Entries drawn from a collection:
[Start of section]

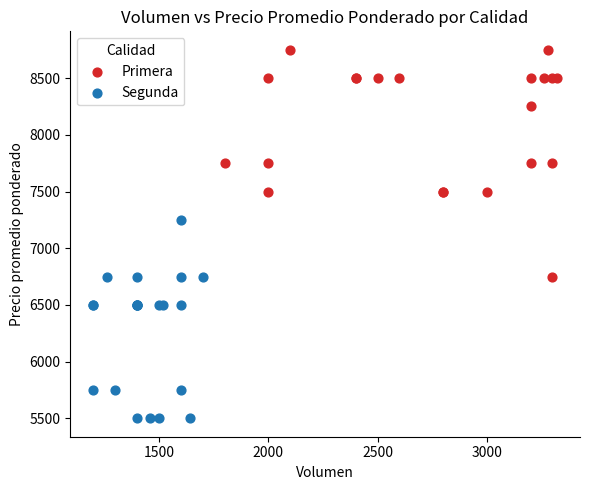

Which series has the widest spread of Y values?

Primera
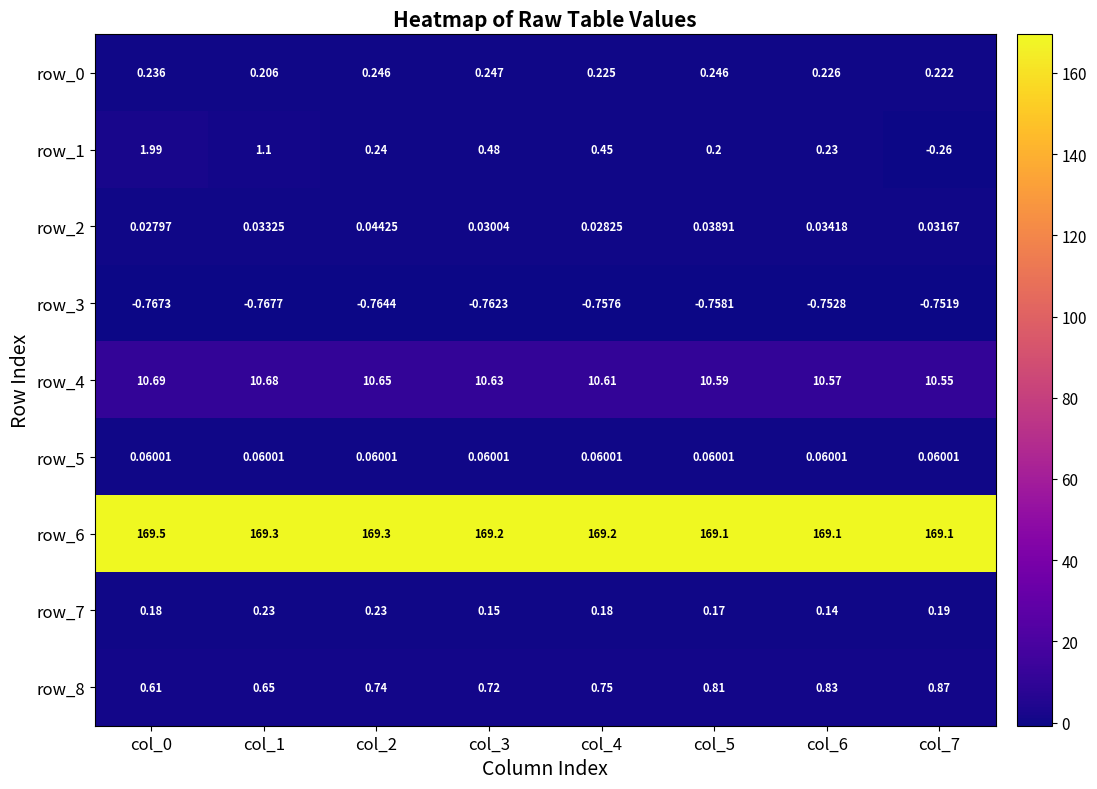

Count the row_7 values in the range 0 to 1.

8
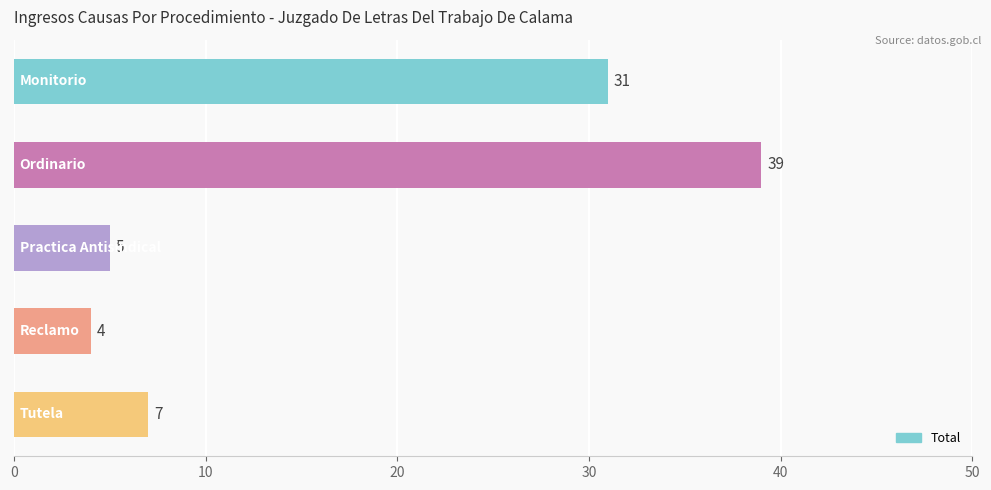

How many data points does each series have?

5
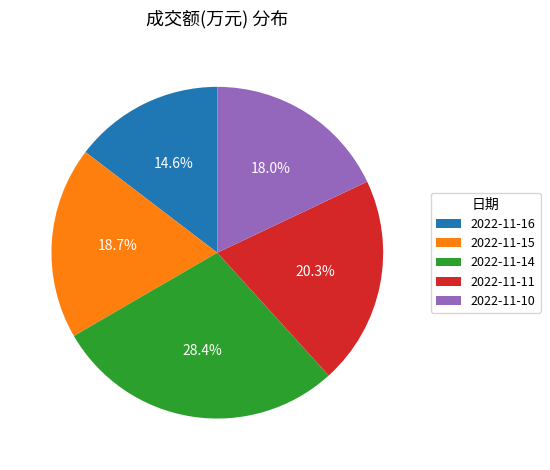

Which has a higher value, 2022-11-16 or 2022-11-10?

2022-11-10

[End of section]

§ PROBLEM DETAILS:
Render every line of the material above as a numbered list, omitting the blank lines and leaving the pictures out.

§ ANSWER BOX:
1. Which series has the widest spread of Y values?
2. Primera
3. Count the row_7 values in the range 0 to 1.
4. 8
5. How many data points does each series have?
6. 5
7. Which has a higher value, 2022-11-16 or 2022-11-10?
8. 2022-11-10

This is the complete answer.